Stilton is undoubtedly the most famous regional blue, made with locally sourced milk by just six dairies in three counties in the north of England. It has historic roots tracing back to the early 18th century and ranks among the world’s finest blue cheeses. The cheese has a buttery, rich texture and mellow, savory flavor. My favorite Stilton comes from the Colston Bassett dairy but all Stilton must meet strict quality controls. Look for cut-to-order pieces for optimum flavor and freshness.
A close cousin of Stilton is Blue Shropshire, a more recent recipe created in the 1930’s by a Stilton cheesemaker. The recipe resembles a cross between Stilton and Cheshire. The paste of the cheese is colored with the same colorant that gives Cheshire its orange hue. The contrast of the bright orange paste with the veins of blue is striking on a cheese platter. Today, the cheese is made by several of the Stilton dairies and has no connection with the county of Shropshire reflected in the name.

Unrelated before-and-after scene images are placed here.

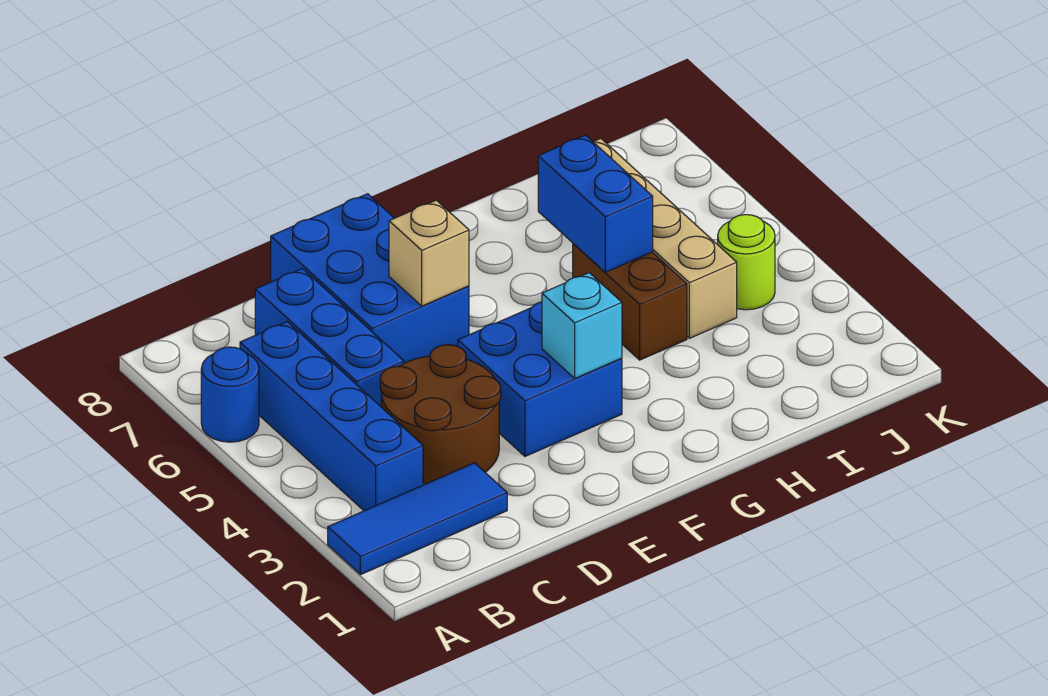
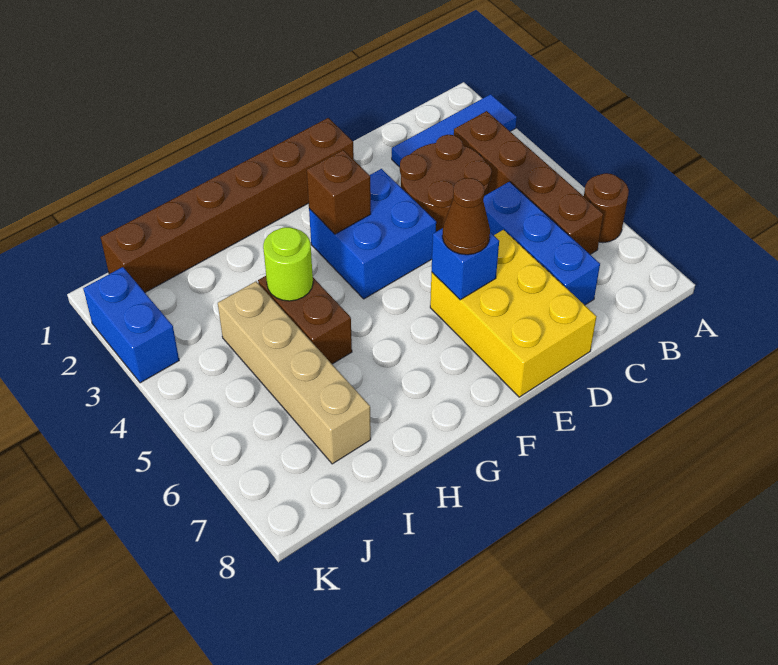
blue round brick A6 level 1 -> brown round brick A6 level 1
blue brick B3:B6 level 1 -> brown brick B3:B6 level 1
blue brick D6:E8 level 1 -> yellow brick D6:E8 level 1
none -> brown brick E1:J1 level 1
tan brick E6 level 2 -> blue brick E6 level 2
none -> brown cone E6 level 3
cyan brick F3 level 2 -> brown brick F3 level 2
blue brick H5:H6 level 2 -> blue brick K2:K3 level 1
lime round brick J4 level 1 -> lime round brick H4 level 2

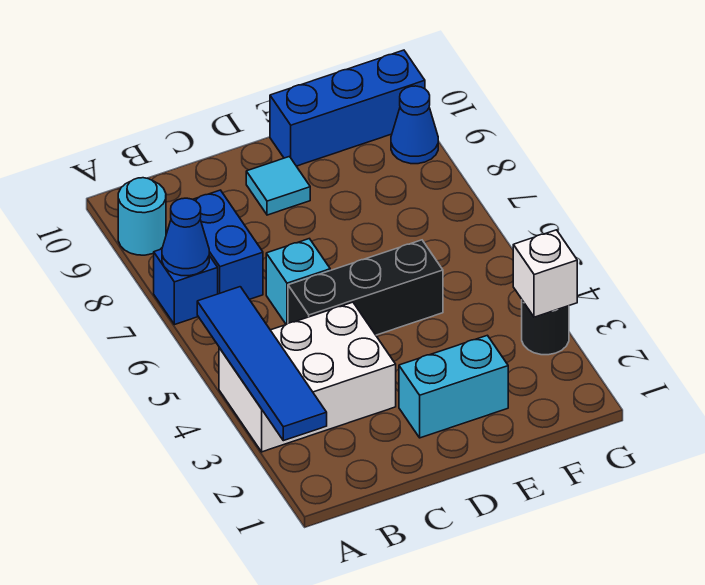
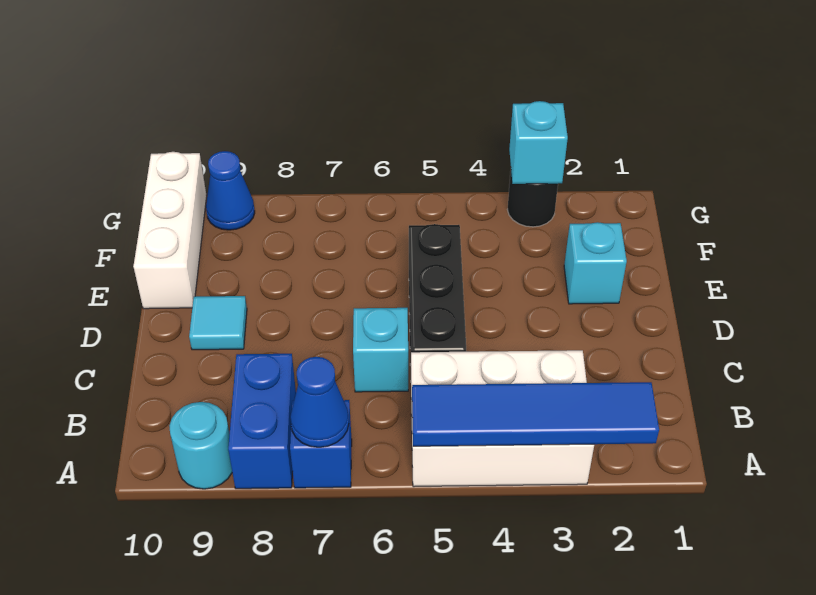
white brick A3:C4 level 1 -> white brick A3:B5 level 1
blue brick B7:B8 level 1 -> blue brick A8:B8 level 1
cyan brick D2:E2 level 1 -> cyan brick E2 level 1
blue brick E10:G10 level 1 -> white brick E10:G10 level 1
white brick G3 level 2 -> cyan brick G3 level 2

From the Emerald Isle hails the final blue in the trio. The Grubb family from County Cork produces an exceptionally creamy specimen called Cashel Blue, made with the milk of local dairy cows. Wheels are produced and aged for three weeks. Selections from Neal’s Yard are expertly aged for an additional three months, resulting in a rich, creamy, buttery cheese that is sure to please even those who are not fully-converted blue lovers.
Pairing wine with blue cheese is easy if you look to varietals with more than a hint of residual sweetness. Classic pairings include Port, Sauternes and Late Harvest types which introduce a sweet counterpoint to the creamy, savory notes of the blue.
Whichever way your cheese penchant swings, there are some mighty fine selections available from Britain and Ireland. While not as prominent in the cheese case, savoring selections from traditional producers ensures a supply of these historic gems will be around for us to enjoy into the future.